SAN FRANCISCO, CA --A recently passed San Francisco ordinance is designed to provide consumers with more informed choices, but Diane Sullivan, an advocate for low-income families, says it will make food more expensive. Sullivan debated the consequences of the law at a hearing at City Hall on Monday.
The new ordinance requires local food stores to notify consumers if meat or poultry has been treated with antibiotics. According to a report from the American Academy of Pediatricians, the overuse of antibiotics in livestock can lead to drug-resistant strains of diseases being passed on to humans.
Supporters of the law say the ordinance will help consumers eat healthier, but Sullivan says it will drive food prices higher. And that will only make life more difficult for low-income families who are already struggling to stay above water in San Francisco, one of the most expensive housing markets in the nation.
Sullivan describes these kinds of laws as “food gentrification,” a process where regulation pushes food out of the hands of low-income people. She said the new law will create another layer of paperwork for the producers and they will pass the cost onto consumers.
“Anytime the price of food goes up it affects low-income families,” she said. “One-quarter of San Franciscans struggle with hunger.”
Sullivan said a lot of poor mothers are faced with the choice of “paying my rent or feeding my children.”
She compared the San Francisco law to Proposition 2, which outlawed the confinement of livestock, but in the process raised the price of eggs. According to Sullivan, her native Massachusetts passed Question 3, a similar animal safety law that also raised the price of eggs. She said Cornell University conducted a study on the cost of implementing Question 3. According to the researchers, it cost $250M to implement the regulation in the first year.
“Question 3 is a regressive food tax, a social injustice that will harm those often neglected in these debates,” said Sullivan in a Boston Globe editorial.

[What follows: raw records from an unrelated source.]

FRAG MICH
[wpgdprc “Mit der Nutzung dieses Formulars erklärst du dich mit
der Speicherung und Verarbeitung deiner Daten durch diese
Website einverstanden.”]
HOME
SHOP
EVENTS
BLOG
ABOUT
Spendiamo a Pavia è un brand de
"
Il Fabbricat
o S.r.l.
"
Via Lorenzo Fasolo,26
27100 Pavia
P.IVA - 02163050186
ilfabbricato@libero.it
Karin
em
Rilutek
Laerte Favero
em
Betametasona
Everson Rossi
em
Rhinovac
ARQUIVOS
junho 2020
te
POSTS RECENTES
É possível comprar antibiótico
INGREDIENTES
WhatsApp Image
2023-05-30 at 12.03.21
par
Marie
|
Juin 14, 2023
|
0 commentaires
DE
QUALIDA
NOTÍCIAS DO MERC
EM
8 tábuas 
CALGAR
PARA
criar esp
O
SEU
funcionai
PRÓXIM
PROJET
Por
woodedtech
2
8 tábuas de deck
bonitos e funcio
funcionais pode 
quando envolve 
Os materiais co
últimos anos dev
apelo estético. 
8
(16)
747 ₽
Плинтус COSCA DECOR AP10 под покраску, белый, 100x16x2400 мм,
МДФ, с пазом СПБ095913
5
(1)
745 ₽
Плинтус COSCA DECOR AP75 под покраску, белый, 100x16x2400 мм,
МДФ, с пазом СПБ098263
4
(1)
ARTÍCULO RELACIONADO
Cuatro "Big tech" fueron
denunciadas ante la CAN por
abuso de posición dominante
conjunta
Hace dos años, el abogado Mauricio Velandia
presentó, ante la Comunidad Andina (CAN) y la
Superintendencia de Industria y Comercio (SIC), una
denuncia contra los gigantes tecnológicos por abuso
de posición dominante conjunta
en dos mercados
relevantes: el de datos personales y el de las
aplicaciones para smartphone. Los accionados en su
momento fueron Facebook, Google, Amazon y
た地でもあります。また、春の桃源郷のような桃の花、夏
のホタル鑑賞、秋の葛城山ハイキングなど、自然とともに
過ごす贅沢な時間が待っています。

Sullivan believes the San Francisco law is part of an agenda to eventually drive the price of meat up to the point it becomes too expensive. Many liberal groups already advocate that people give up meat because it’s bad for the environment and inhumane.
“The human species needs to eat less meat. Why? Take your pick of reasons, from the detrimental impact global meat consumption has on the climate, to the ethics of the mass farming of sentient animals,” said Robin Scher in an article on the liberal website Alternet.
In an article in the local CBS affiliate, San Francisco Supervisor Jeff Sheehy said an environmental group motivated the law.
However, Sullivan isn’t the only person who thinks the new ordinance is a bad idea.
“The San Francisco ordinance adds an entirely unnecessary, costly and potentially confusing layer of paperwork to this issue,” said a statement by the Food Marketing Institute. “The retail industry supports FDA’s actions to ensure the judicious use of antimicrobials in food animal production.”